Baptism here is not just ritual; it is a visible declaration of a deeper spiritual reality. To be “in Christ” means His death counts as your death, and His resurrection counts as your resurrection.
“We were buried therefore with him…”
Burial confirms death. Paul is saying your old self wasn’t improved or rehabilitated—it was buried.

Illustration: Software Update vs. Cosmetic Change

Most of us treat sin like a cosmetic problem. We think we need better habits, better routines, better accountability—like putting a new phone case on a device that keeps crashing.
But when a phone’s operating system is corrupted, a new case won’t fix it. You need a new OS.
Romans 6 says salvation is not cosmetic. It’s not a spiritual makeover. It’s a system replacement. Union with Christ means a new operating system now runs your life. The old system no longer governs—even if glitches still appear.
Paul says:
“So you also must consider yourselves dead to sin and alive to God in Christ Jesus.”
The word consider (logizesthe) means “reckon as true.” You fight sin not by pretending you’re stronger than you are, but by believing what God says is already true.
John Murray writes:
“Death to sin is a definitive breach with the realm of sin.”
Application: You don’t obey to become someone new—you obey because you are someone new.

POINT 2 — NO LONGER UNDER SIN’S RULE: A NEW AUTHORITY

(Romans 6:12–14)
Paul now moves from identity to action:
“Let not sin therefore reign in your mortal body…”
Sin is still present, but it is no longer king. Paul uses royal language—reign. Sin wants authority it no longer has.
“Do not present your members to sin… but present yourselves to God.”
Your body matters. Your habits matter. Grace doesn’t make obedience optional; it makes it possible.
Then Paul grounds this command in a promise:
“For sin will have no dominion over you, since you are not under law but under grace.”
This is not a threat. This is a declaration.
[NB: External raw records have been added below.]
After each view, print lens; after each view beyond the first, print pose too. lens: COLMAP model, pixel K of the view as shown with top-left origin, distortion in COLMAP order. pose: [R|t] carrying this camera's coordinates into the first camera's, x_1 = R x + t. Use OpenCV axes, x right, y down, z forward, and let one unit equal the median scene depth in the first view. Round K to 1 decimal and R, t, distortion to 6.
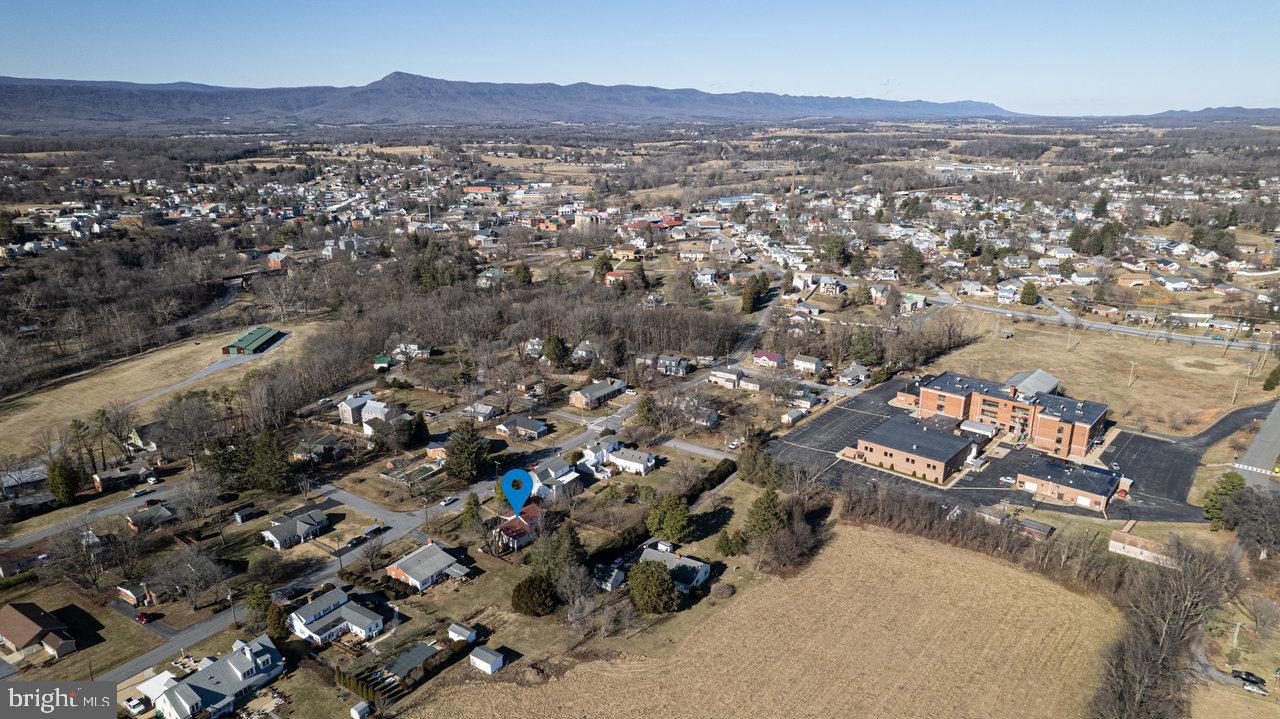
lens RADIAL K [[819.5, 0, 639.4], [0, 819.5, 367.4], [0, 0, 1]] dist [-0.083633, 0.077142]
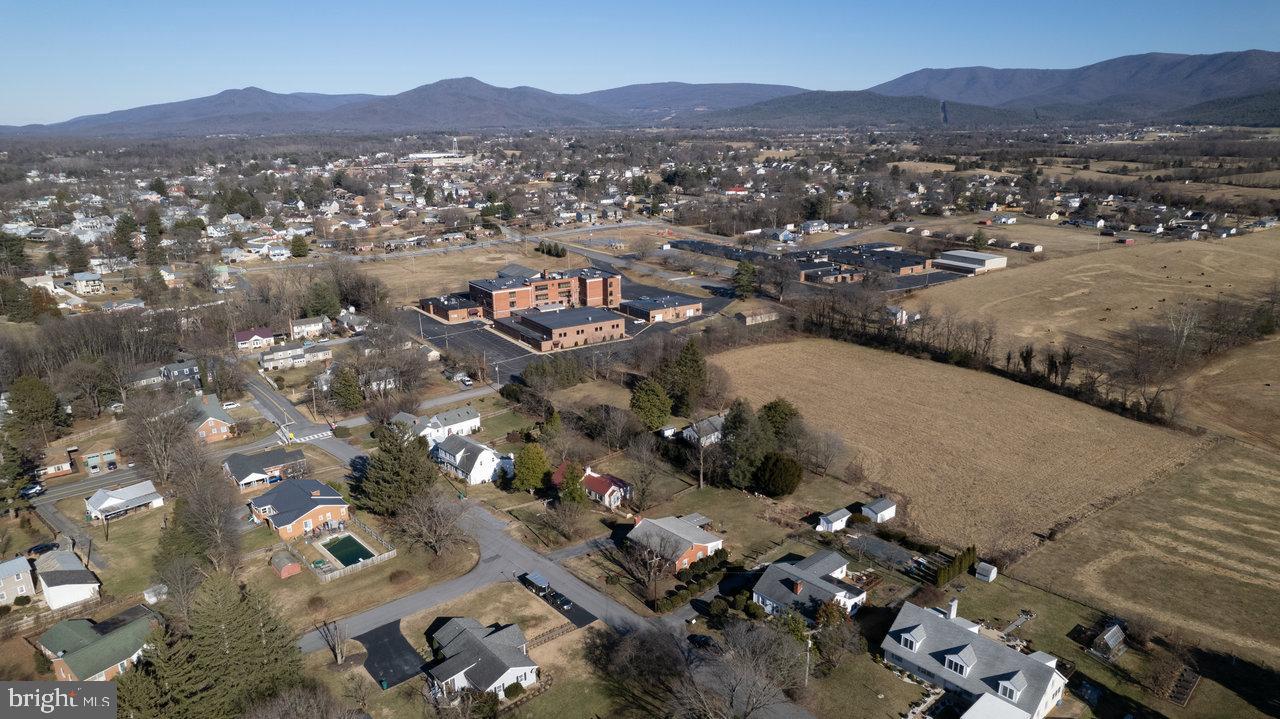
lens RADIAL K [[819.5, 0, 639.4], [0, 819.5, 367.4], [0, 0, 1]] dist [-0.083633, 0.077142]
pose [[0.262486, -0.277013, 0.924319, -0.616131], [0.298364, 0.934265, 0.195265, -0.033597], [-0.917649, 0.224529, 0.327882, 0.517091]]
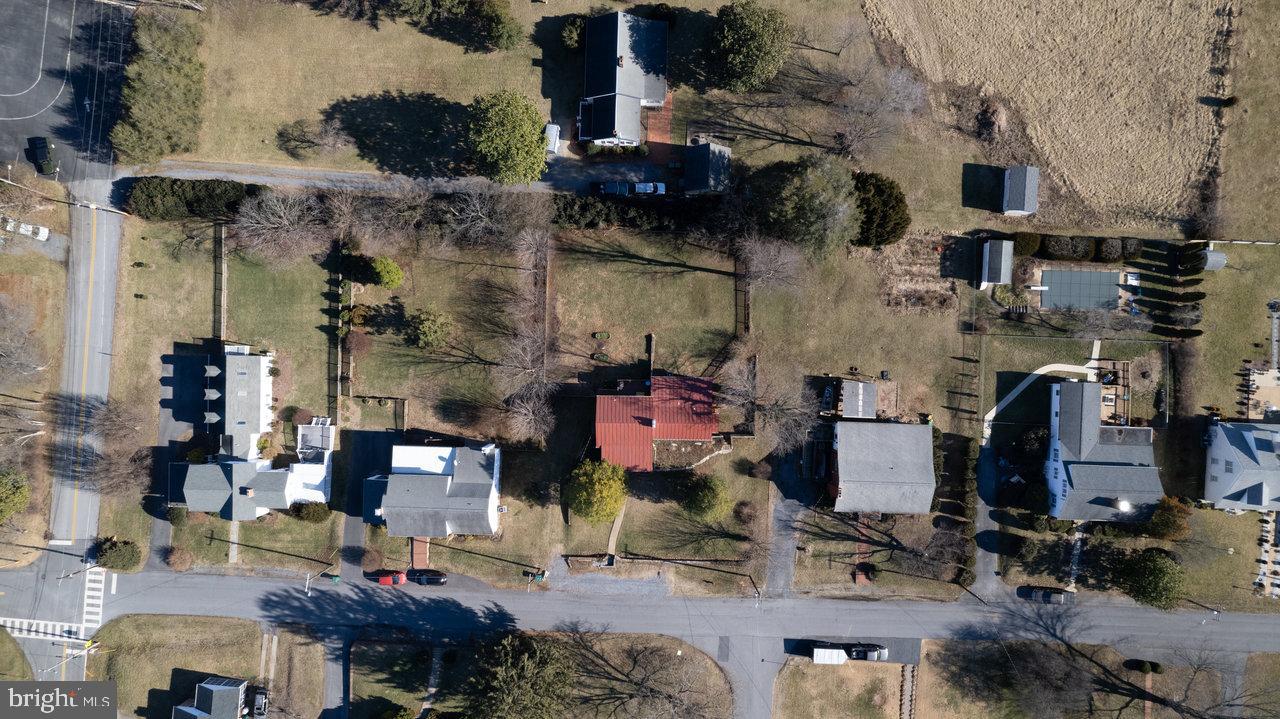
lens RADIAL K [[819.5, 0, 639.4], [0, 819.5, 367.4], [0, 0, 1]] dist [-0.083633, 0.077142]
pose [[-0.505932, -0.862571, -0.002308, -0.087669], [0.262679, -0.156620, 0.952087, -0.203654], [-0.821604, 0.481085, 0.305818, 0.638823]]
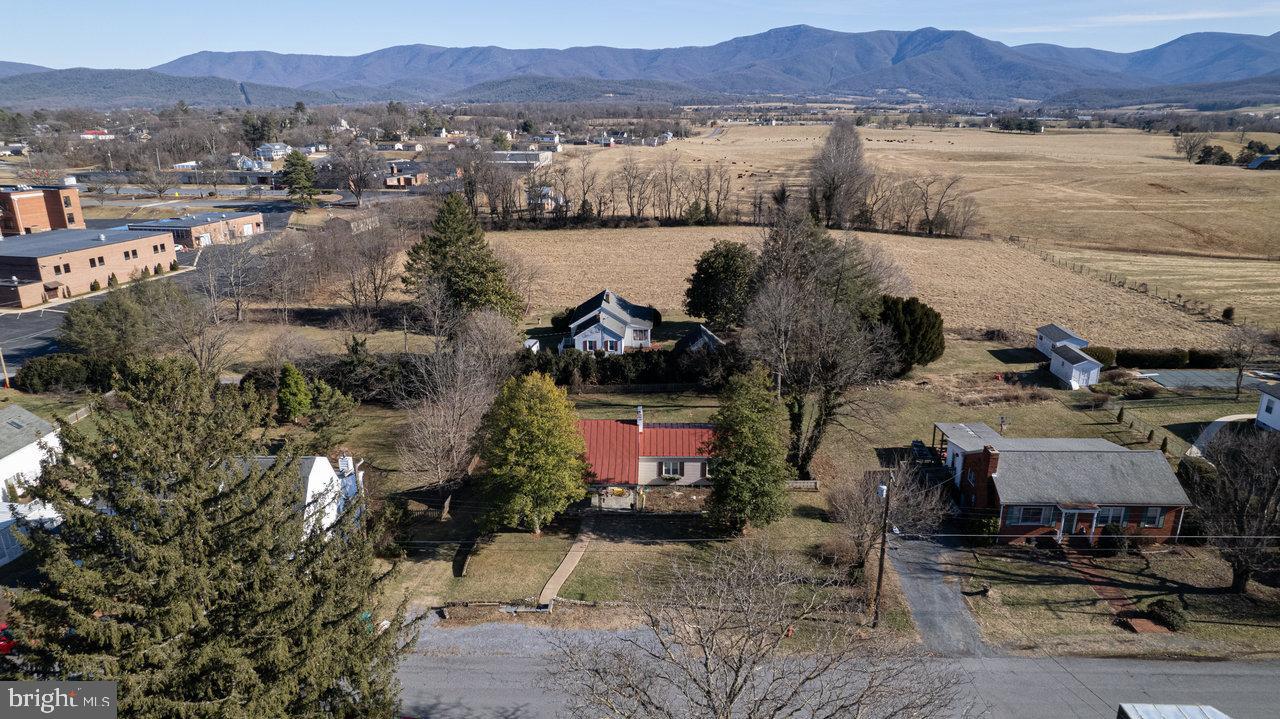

Illustration: Algorithmic Control

Most of us know that social media algorithms quietly shape what we see, want, and desire. Over time, they form habits and values without asking permission. Sin works the same way. It doesn’t usually shout—it slowly trains.
Paul is saying grace interrupts the algorithm. Grace retrains desire. Grace reshapes patterns. Sin may still appear in the feed, but it no longer controls the system.
Douglas Moo writes:
“Being under grace establishes the only context in which obedience is possible.”
Application: Grace doesn’t remove responsibility—it supplies power.

POINT 3 — EVERYONE SERVES SOMEONE: A NEW ALLEGIANCE

(Romans 6:15–23)
Paul anticipates the objection again:
“Are we to sin because we are not under law but under grace?”
Again:
“By no means!”
Paul now introduces the slavery metaphor:
“You are slaves of the one whom you obey…”
This is Paul’s blunt realism. There is no neutral ground. Everyone serves something.

Illustration: Career as Savior

Many people serve their career like a god. It promises identity, security, worth, and future. But careers demand everything and give no grace. Miss one step, fall behind, fail publicly—and the master turns cruel.
Paul says sin works the same way. It promises freedom and pays wages that kill.
“The wages of sin is death…”
But then comes the contrast:
“But the free gift of God is eternal life in Christ Jesus our Lord.”
Wages are earned. Gifts are given.
Tom Schreiner writes:
“Paul does not envision a neutral human will; obedience always flows from allegiance.”
Application: What you obey shapes who you become. Only Christ gives life instead of exhaustion.

CONCLUSION — LIVE LIKE THE SYSTEM HAS CHANGED

Romans 6 is not calling you to white-knuckle morality. It’s calling you to live out a new reality.
You are dead to sin. You are alive to God. You are under grace. You serve a new Master.
So stop living like the old operating system still runs your life. Stop obeying voices that no longer own you. Stop negotiating with sin like it still has authority.
Grace didn’t just open the door. Grace changed who you are.
And if you are not in Christ today, the invitation is not to self-improvement—it’s to new life.

DISCUSSION QUESTIONS

Where are you tempted to treat grace as permission rather than power?
What habits or desires most reveal who or what you are serving right now?